What you should do ▸ Show each line from the listing that includes the word "layout".
★ ★ ★
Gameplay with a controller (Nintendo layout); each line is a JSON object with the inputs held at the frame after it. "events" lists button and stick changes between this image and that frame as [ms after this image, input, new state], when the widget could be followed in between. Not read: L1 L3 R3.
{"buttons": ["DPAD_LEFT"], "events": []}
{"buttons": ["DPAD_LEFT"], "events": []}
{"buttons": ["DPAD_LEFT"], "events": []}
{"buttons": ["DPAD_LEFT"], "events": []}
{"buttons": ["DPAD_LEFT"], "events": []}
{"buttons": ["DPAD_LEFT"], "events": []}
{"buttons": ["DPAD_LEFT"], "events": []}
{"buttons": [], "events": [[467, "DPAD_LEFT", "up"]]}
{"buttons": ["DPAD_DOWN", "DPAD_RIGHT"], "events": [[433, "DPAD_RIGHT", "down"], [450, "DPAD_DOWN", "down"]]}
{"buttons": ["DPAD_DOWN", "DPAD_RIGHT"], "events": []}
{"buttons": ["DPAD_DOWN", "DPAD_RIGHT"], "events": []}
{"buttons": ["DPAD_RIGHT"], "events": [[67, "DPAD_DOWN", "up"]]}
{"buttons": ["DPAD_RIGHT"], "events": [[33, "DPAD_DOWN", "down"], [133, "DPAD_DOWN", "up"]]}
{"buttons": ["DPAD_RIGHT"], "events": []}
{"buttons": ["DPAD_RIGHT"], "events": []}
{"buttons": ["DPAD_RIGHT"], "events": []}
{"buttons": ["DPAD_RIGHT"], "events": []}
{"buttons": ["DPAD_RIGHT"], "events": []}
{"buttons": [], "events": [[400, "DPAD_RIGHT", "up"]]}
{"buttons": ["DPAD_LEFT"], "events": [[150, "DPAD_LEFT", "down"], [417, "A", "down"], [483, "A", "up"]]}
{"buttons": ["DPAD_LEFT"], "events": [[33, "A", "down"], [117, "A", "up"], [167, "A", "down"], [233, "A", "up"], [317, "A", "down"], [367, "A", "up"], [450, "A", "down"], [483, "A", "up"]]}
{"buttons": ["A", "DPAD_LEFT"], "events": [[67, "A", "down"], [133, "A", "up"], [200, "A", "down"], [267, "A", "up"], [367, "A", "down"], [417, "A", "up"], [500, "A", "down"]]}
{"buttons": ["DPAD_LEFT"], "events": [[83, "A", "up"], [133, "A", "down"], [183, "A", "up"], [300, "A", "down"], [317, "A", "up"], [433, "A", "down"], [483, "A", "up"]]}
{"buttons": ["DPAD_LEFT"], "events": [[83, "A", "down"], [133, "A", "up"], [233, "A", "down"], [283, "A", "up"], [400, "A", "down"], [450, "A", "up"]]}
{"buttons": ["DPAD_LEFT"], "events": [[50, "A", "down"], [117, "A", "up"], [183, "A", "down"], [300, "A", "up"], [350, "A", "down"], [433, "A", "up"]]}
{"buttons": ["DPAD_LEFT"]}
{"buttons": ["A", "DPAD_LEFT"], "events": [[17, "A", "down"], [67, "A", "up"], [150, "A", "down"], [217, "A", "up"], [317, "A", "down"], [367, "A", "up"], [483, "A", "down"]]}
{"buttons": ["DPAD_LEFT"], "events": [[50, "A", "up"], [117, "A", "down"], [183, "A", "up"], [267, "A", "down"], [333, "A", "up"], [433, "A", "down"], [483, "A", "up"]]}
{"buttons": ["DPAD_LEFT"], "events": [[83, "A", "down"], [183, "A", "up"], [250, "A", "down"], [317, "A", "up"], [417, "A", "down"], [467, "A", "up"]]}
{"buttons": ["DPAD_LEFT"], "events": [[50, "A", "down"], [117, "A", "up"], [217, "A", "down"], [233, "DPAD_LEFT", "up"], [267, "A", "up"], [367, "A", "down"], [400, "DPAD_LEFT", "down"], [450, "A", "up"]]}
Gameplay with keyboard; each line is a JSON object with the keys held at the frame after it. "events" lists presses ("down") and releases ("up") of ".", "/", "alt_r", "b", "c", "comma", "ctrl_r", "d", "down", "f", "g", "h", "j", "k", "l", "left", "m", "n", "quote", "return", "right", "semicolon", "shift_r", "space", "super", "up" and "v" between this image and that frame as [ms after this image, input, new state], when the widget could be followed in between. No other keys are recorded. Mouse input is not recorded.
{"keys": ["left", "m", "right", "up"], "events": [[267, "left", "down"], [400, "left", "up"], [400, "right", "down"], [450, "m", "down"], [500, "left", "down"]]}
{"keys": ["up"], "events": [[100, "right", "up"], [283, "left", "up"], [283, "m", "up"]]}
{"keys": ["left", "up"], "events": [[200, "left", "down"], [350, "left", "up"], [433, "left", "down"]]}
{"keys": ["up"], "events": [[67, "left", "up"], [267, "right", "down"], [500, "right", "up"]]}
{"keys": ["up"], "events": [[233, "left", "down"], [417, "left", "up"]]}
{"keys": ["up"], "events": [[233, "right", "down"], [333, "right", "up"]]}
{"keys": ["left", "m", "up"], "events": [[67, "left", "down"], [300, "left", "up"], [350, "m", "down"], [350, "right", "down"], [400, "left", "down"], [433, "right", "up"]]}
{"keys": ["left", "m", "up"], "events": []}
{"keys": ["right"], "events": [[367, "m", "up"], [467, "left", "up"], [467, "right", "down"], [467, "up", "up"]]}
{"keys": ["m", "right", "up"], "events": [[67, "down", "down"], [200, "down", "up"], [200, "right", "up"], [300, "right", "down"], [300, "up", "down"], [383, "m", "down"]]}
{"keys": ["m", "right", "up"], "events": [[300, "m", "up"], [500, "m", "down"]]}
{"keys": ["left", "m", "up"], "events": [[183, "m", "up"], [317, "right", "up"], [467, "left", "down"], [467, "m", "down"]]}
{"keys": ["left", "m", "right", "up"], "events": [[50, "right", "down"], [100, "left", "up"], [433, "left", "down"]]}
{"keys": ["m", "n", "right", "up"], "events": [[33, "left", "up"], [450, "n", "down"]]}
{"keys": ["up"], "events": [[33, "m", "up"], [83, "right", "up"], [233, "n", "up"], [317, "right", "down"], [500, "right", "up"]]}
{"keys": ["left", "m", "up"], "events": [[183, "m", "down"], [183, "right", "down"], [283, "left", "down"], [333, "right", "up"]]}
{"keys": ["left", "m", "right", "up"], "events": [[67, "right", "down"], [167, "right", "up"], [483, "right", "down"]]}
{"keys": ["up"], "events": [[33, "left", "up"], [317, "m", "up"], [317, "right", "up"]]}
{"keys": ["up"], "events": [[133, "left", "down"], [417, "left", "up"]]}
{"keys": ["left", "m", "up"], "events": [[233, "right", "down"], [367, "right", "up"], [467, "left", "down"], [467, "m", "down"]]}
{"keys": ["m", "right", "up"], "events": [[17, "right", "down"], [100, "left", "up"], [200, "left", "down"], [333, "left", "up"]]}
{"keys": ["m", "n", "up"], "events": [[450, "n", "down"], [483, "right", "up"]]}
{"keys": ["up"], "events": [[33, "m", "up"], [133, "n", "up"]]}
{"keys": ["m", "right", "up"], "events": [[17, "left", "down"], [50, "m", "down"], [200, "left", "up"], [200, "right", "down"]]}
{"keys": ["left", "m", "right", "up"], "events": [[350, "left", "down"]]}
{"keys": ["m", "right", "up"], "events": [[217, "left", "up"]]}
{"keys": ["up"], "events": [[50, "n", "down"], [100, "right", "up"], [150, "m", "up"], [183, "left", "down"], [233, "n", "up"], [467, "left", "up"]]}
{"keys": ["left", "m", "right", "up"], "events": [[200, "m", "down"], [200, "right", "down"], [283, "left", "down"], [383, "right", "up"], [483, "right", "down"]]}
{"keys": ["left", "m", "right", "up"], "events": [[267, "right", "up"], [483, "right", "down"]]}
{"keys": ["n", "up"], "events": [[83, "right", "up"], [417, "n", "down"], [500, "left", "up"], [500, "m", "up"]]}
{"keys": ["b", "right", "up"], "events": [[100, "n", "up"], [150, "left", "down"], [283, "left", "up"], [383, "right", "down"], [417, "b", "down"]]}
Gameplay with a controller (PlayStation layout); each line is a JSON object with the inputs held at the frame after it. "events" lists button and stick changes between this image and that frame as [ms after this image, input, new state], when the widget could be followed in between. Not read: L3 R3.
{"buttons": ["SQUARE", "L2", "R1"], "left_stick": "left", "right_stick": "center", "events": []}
★ ★ ★
Reply ▸
Gameplay with a controller (Nintendo layout); each line is a JSON object with the inputs held at the frame after it. "events" lists button and stick changes between this image and that frame as [ms after this image, input, new state], when the widget could be followed in between. Not read: L1 L3 R3.
Gameplay with a controller (PlayStation layout); each line is a JSON object with the inputs held at the frame after it. "events" lists button and stick changes between this image and that frame as [ms after this image, input, new state], when the widget could be followed in between. Not read: L3 R3.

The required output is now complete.